--- Extracted entries Enclosed Below ---
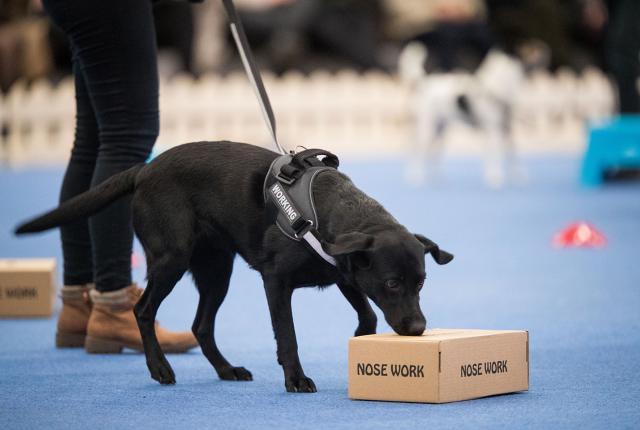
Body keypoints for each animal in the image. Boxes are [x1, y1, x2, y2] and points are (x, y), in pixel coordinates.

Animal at [16, 142, 456, 394]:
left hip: (216, 271)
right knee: (143, 310)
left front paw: (361, 341)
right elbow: (288, 335)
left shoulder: (346, 271)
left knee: (201, 326)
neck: (331, 209)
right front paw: (295, 378)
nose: (418, 328)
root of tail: (144, 169)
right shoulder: (276, 281)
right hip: (172, 258)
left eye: (421, 283)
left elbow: (367, 315)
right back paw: (160, 368)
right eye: (392, 283)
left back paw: (226, 369)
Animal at [400, 42, 524, 188]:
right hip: (427, 126)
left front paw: (517, 175)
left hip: (440, 128)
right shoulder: (492, 129)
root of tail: (424, 84)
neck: (493, 90)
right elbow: (495, 154)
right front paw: (495, 176)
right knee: (418, 150)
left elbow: (512, 152)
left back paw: (435, 177)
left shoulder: (507, 129)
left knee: (431, 152)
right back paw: (416, 176)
--- End of Enclosed Extracted entries ---
◆ **Task statement**
The copy should run from the first line of the material above through the line with "left elbow: (512, 152)", repeated exactly and without pictures.

◆ **Answer to this problem**
Body keypoints for each animal in the image. Boxes are [x1, y1, x2, y2] and points are (x, y), in pixel coordinates.

Animal at [16, 142, 456, 394]:
left hip: (216, 271)
right knee: (143, 310)
left front paw: (361, 341)
right elbow: (288, 335)
left shoulder: (346, 271)
left knee: (201, 326)
neck: (331, 209)
right front paw: (295, 378)
nose: (418, 328)
root of tail: (144, 169)
right shoulder: (276, 281)
right hip: (172, 258)
left eye: (421, 283)
left elbow: (367, 315)
right back paw: (160, 368)
right eye: (392, 283)
left back paw: (226, 369)
Animal at [400, 42, 524, 188]:
right hip: (427, 126)
left front paw: (517, 175)
left hip: (440, 128)
right shoulder: (492, 129)
root of tail: (424, 84)
neck: (493, 90)
right elbow: (495, 154)
right front paw: (495, 176)
right knee: (418, 150)
left elbow: (512, 152)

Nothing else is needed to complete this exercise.